What you will do | Retype each line of the material below word for word; pictures stay out.

::: Records for processing

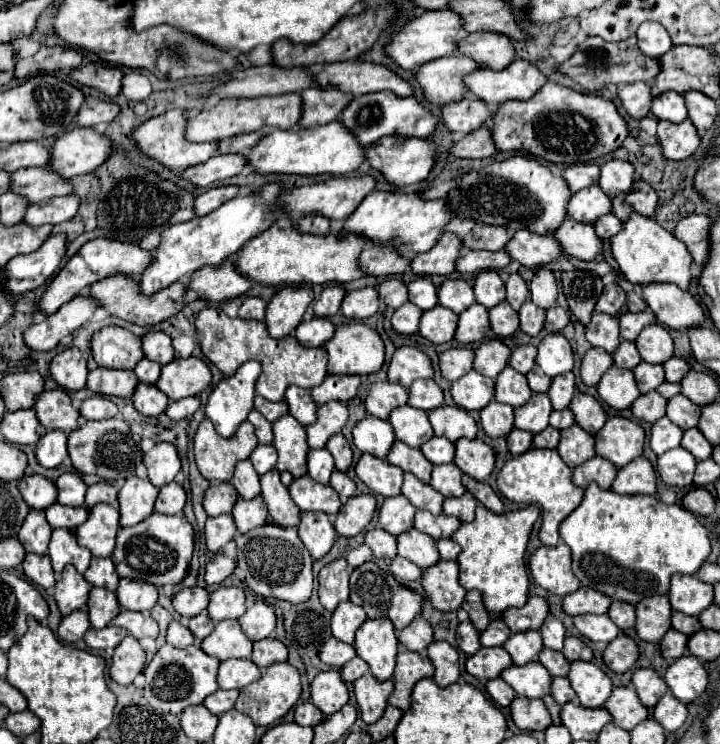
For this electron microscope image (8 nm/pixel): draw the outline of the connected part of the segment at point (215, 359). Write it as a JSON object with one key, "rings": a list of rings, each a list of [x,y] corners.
{"rings":[[[207,306],[203,308],[197,318],[195,318],[195,328],[197,328],[197,334],[199,334],[199,344],[201,344],[201,350],[205,354],[205,358],[209,362],[213,362],[223,374],[231,374],[233,370],[239,368],[241,362],[247,362],[247,360],[257,360],[261,362],[261,374],[259,374],[259,380],[257,380],[257,386],[255,386],[255,392],[271,402],[277,402],[277,400],[283,400],[283,394],[285,394],[285,388],[295,384],[295,386],[301,386],[301,388],[315,388],[319,386],[325,376],[327,376],[327,352],[325,348],[303,348],[301,344],[297,344],[297,340],[293,336],[285,336],[285,338],[271,338],[265,324],[261,320],[243,320],[243,318],[229,318],[221,306]]]}

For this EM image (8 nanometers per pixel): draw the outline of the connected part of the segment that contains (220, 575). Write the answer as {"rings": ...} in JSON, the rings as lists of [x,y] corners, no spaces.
{"rings":[[[215,554],[205,566],[205,582],[207,584],[221,584],[227,576],[231,576],[235,568],[233,558],[225,558],[223,554]]]}

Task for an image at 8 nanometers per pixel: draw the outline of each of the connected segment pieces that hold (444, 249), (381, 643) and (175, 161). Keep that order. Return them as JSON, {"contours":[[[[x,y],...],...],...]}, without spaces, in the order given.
{"contours":[[[[445,232],[441,240],[431,248],[431,252],[417,254],[411,260],[411,270],[417,276],[451,274],[455,272],[455,262],[457,256],[461,254],[463,254],[463,240],[453,232]]],[[[389,618],[365,620],[355,634],[357,656],[369,664],[371,674],[385,682],[393,676],[395,656],[397,656],[397,638]]],[[[175,108],[169,110],[161,116],[155,116],[153,120],[147,120],[145,124],[141,124],[141,128],[137,128],[137,132],[133,134],[133,140],[141,146],[141,150],[151,156],[157,158],[161,164],[165,164],[167,168],[175,168],[175,170],[185,170],[189,166],[201,164],[209,158],[213,158],[219,152],[219,144],[217,142],[209,142],[209,144],[193,144],[185,138],[185,128],[187,128],[187,116],[185,110]]]]}

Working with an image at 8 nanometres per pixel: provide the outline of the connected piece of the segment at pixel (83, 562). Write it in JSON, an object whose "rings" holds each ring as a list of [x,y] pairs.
{"rings":[[[67,528],[53,530],[51,542],[49,542],[49,558],[55,572],[61,572],[65,564],[73,564],[77,572],[85,572],[91,562],[91,552],[77,544],[75,534]]]}

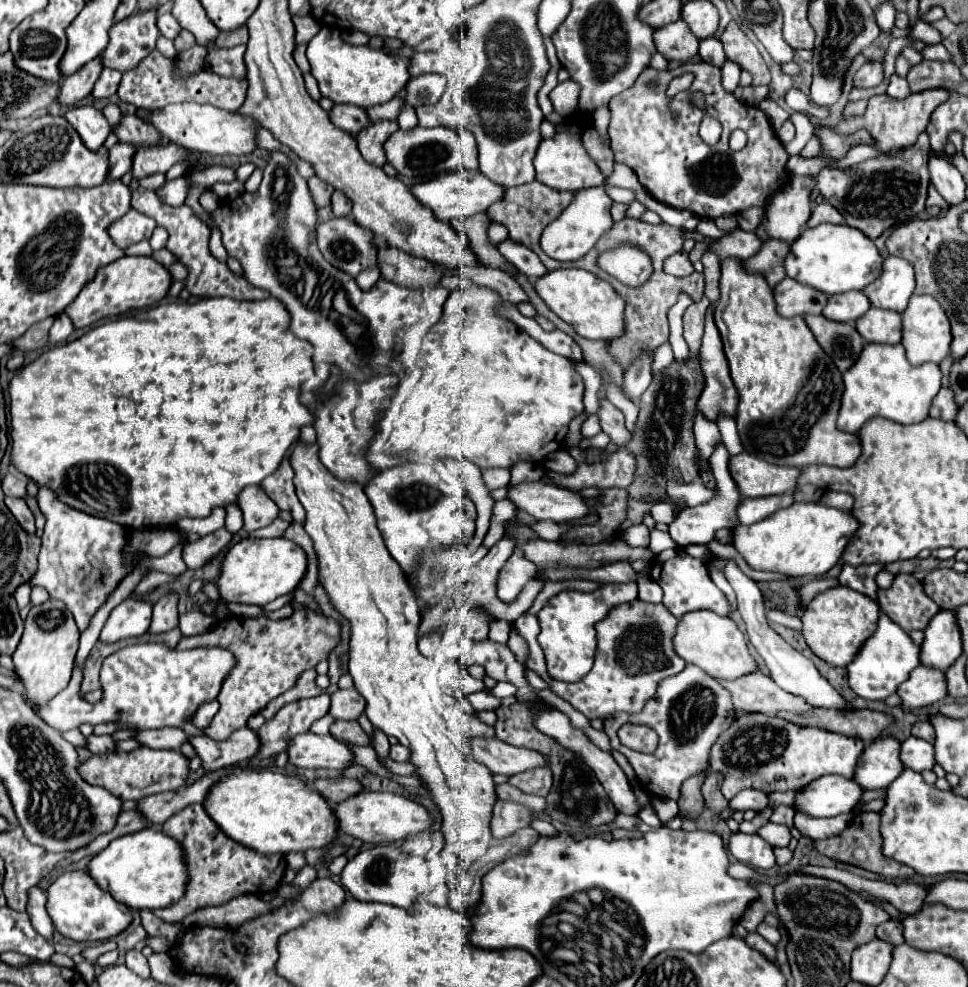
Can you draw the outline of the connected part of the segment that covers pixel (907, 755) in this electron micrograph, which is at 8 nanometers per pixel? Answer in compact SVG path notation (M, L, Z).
M908 737L904 743L902 743L902 763L914 771L926 771L926 769L932 769L936 765L936 759L934 759L934 745L928 743L928 741L922 741L918 737Z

::::::

Answer to this exercise |
For this electron microscope image (8 nm/pixel): draw the outline of the connected part of the segment at point (215, 359). Write it as a JSON object with one key, "rings": a list of rings, each a list of [x,y] corners.
{"rings":[[[207,306],[203,308],[197,318],[195,318],[195,328],[197,328],[197,334],[199,334],[199,344],[201,344],[201,350],[205,354],[205,358],[209,362],[213,362],[223,374],[231,374],[233,370],[239,368],[241,362],[247,362],[247,360],[257,360],[261,362],[261,374],[259,374],[259,380],[257,380],[257,386],[255,386],[255,392],[271,402],[277,402],[277,400],[283,400],[283,394],[285,394],[285,388],[295,384],[295,386],[301,386],[301,388],[315,388],[319,386],[325,376],[327,376],[327,352],[325,348],[303,348],[301,344],[297,344],[297,340],[293,336],[285,336],[285,338],[271,338],[265,324],[261,320],[243,320],[243,318],[229,318],[221,306]]]}

For this EM image (8 nanometers per pixel): draw the outline of the connected part of the segment that contains (220, 575). Write the answer as {"rings": ...} in JSON, the rings as lists of [x,y] corners, no spaces.
{"rings":[[[215,554],[205,566],[205,582],[207,584],[221,584],[227,576],[231,576],[235,568],[233,558],[225,558],[223,554]]]}

Task for an image at 8 nanometers per pixel: draw the outline of each of the connected segment pieces that hold (444, 249), (381, 643) and (175, 161). Keep that order. Return them as JSON, {"contours":[[[[x,y],...],...],...]}, without spaces, in the order given.
{"contours":[[[[445,232],[441,240],[431,248],[431,252],[417,254],[411,260],[411,270],[417,276],[451,274],[455,272],[455,262],[457,256],[461,254],[463,254],[463,240],[453,232]]],[[[389,618],[365,620],[355,634],[357,656],[369,664],[371,674],[385,682],[393,676],[395,656],[397,656],[397,638]]],[[[175,108],[169,110],[161,116],[155,116],[153,120],[147,120],[145,124],[141,124],[141,128],[137,128],[137,132],[133,134],[133,140],[141,146],[141,150],[151,156],[157,158],[161,164],[165,164],[167,168],[175,168],[175,170],[185,170],[189,166],[201,164],[209,158],[213,158],[219,152],[219,144],[217,142],[209,142],[209,144],[193,144],[185,138],[185,128],[187,128],[187,116],[185,110]]]]}

Working with an image at 8 nanometres per pixel: provide the outline of the connected piece of the segment at pixel (83, 562). Write it in JSON, an object whose "rings" holds each ring as a list of [x,y] pairs.
{"rings":[[[67,528],[53,530],[51,542],[49,542],[49,558],[55,572],[61,572],[65,564],[73,564],[77,572],[85,572],[91,562],[91,552],[77,544],[75,534]]]}

Can you draw the outline of the connected part of the segment that covers pixel (907, 755) in this electron micrograph, which is at 8 nanometers per pixel? Answer in compact SVG path notation (M, L, Z).
M908 737L904 743L902 743L902 763L914 771L926 771L926 769L932 769L936 765L936 759L934 759L934 745L928 743L928 741L922 741L918 737Z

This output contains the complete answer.